PROBLEM DETAILS
Please reproduce the rows word for word, from the first line through the line that contains "collector number: 772", and include both of those lines.

*** RECORDS PROVIDED

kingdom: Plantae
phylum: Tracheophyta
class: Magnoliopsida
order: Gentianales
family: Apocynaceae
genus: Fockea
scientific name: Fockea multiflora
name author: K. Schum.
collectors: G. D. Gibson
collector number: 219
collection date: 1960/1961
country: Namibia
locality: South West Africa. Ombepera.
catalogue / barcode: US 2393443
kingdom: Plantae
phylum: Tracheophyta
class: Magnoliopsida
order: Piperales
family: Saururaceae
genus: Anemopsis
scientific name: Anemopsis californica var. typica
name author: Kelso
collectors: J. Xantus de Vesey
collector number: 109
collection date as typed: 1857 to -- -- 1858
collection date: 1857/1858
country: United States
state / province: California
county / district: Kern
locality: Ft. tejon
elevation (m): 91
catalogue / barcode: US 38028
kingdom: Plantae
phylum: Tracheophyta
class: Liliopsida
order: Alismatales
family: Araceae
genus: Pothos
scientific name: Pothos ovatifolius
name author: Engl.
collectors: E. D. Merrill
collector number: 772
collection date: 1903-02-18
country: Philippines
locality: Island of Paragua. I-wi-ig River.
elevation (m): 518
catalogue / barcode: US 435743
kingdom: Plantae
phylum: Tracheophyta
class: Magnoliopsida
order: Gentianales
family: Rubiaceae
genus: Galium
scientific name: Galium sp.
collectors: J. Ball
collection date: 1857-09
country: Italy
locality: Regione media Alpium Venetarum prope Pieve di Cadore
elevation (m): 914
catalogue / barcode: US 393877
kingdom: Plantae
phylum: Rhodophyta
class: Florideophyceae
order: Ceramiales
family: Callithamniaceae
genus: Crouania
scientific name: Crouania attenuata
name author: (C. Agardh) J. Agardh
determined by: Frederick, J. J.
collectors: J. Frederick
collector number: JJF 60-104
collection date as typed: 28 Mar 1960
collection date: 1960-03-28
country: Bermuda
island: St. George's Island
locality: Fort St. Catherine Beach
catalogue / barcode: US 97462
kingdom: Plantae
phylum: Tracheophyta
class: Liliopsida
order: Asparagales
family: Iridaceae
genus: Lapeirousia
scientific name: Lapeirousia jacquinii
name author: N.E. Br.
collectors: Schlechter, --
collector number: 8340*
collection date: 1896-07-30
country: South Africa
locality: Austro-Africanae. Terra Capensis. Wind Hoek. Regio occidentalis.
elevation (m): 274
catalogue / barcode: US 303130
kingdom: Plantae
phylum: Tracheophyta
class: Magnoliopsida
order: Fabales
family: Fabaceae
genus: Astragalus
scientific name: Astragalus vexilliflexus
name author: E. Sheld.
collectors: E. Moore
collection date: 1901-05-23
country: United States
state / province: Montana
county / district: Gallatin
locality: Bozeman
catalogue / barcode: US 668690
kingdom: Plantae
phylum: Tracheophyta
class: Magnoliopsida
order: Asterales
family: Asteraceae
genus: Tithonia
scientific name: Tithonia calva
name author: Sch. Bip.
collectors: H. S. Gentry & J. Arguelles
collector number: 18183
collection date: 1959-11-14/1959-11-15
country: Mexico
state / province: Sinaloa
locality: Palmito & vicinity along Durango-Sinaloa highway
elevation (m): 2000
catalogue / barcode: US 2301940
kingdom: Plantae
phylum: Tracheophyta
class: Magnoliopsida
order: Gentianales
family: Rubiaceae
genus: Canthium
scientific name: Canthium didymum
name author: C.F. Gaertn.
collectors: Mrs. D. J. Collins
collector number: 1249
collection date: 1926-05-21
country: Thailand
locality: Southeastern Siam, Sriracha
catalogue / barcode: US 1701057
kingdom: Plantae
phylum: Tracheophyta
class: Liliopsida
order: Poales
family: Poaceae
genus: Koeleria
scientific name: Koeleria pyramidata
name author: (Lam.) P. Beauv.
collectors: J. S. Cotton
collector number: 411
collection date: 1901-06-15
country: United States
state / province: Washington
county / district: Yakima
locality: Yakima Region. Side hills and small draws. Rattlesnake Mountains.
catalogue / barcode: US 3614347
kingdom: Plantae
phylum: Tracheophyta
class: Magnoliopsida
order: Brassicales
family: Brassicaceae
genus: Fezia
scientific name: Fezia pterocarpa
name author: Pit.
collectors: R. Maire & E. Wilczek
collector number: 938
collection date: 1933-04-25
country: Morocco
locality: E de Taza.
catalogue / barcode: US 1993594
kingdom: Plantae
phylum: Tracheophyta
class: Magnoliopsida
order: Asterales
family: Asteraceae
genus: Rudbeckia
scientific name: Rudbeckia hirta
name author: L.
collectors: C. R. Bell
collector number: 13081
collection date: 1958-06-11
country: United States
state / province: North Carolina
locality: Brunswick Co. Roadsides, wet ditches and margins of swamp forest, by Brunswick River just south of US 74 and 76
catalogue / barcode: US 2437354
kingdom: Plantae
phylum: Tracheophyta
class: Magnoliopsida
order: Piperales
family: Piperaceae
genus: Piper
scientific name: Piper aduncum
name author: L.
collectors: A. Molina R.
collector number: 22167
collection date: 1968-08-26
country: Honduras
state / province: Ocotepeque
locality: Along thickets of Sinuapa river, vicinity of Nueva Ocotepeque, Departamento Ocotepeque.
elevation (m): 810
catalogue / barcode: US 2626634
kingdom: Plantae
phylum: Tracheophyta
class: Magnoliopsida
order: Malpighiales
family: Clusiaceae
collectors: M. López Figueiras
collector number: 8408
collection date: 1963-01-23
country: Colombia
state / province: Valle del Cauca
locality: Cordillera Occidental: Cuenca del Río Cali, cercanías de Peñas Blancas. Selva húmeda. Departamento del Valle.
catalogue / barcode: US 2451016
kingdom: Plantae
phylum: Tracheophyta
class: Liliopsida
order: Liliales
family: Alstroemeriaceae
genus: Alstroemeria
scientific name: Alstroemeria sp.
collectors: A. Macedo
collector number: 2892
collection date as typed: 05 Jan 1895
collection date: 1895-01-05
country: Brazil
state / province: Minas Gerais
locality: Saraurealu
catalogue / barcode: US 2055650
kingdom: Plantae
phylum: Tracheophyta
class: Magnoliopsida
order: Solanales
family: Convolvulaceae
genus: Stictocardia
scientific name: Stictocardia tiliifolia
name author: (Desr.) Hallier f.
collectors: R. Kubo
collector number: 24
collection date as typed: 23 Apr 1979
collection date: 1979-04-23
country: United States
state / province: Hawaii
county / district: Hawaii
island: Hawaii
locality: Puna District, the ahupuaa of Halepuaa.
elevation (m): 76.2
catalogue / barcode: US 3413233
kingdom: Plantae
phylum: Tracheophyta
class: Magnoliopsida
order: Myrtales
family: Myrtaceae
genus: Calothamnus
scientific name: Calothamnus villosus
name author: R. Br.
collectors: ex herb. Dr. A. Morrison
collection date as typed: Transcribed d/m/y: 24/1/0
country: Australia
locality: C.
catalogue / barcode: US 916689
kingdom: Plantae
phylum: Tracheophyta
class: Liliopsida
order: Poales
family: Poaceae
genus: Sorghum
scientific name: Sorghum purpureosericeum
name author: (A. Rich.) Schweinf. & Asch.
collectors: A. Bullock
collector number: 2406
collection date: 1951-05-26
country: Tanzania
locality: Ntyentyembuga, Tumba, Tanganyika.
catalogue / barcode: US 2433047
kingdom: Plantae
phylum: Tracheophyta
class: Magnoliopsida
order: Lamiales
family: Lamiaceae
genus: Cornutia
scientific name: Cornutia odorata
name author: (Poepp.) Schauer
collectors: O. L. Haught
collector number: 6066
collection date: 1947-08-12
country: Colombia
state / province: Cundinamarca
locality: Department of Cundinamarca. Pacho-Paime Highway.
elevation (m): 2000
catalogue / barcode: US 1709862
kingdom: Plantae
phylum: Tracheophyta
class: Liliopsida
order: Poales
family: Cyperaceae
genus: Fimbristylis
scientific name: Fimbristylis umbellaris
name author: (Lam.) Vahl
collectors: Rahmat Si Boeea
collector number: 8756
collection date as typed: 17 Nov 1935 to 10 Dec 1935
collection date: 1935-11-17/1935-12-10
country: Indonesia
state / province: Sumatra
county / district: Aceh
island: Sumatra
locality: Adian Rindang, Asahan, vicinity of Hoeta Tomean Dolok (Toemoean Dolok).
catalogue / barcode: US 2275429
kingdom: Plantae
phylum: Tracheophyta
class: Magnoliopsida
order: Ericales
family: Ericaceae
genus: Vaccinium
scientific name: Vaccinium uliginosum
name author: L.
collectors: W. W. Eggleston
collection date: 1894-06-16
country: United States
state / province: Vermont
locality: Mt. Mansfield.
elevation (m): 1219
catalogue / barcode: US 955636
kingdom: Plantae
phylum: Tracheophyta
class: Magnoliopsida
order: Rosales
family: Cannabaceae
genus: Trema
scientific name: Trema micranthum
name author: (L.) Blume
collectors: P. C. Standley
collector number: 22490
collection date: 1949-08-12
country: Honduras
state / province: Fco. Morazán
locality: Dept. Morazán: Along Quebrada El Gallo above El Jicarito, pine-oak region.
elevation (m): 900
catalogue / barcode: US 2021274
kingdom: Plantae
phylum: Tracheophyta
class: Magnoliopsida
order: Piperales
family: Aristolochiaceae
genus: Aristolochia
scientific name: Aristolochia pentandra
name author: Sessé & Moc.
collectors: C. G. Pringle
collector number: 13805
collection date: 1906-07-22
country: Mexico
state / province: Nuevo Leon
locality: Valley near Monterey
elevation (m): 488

******

PROBLEM SOLUTION
kingdom: Plantae
phylum: Tracheophyta
class: Magnoliopsida
order: Gentianales
family: Apocynaceae
genus: Fockea
scientific name: Fockea multiflora
name author: K. Schum.
collectors: G. D. Gibson
collector number: 219
collection date: 1960/1961
country: Namibia
locality: South West Africa. Ombepera.
catalogue / barcode: US 2393443
kingdom: Plantae
phylum: Tracheophyta
class: Magnoliopsida
order: Piperales
family: Saururaceae
genus: Anemopsis
scientific name: Anemopsis californica var. typica
name author: Kelso
collectors: J. Xantus de Vesey
collector number: 109
collection date as typed: 1857 to -- -- 1858
collection date: 1857/1858
country: United States
state / province: California
county / district: Kern
locality: Ft. tejon
elevation (m): 91
catalogue / barcode: US 38028
kingdom: Plantae
phylum: Tracheophyta
class: Liliopsida
order: Alismatales
family: Araceae
genus: Pothos
scientific name: Pothos ovatifolius
name author: Engl.
collectors: E. D. Merrill
collector number: 772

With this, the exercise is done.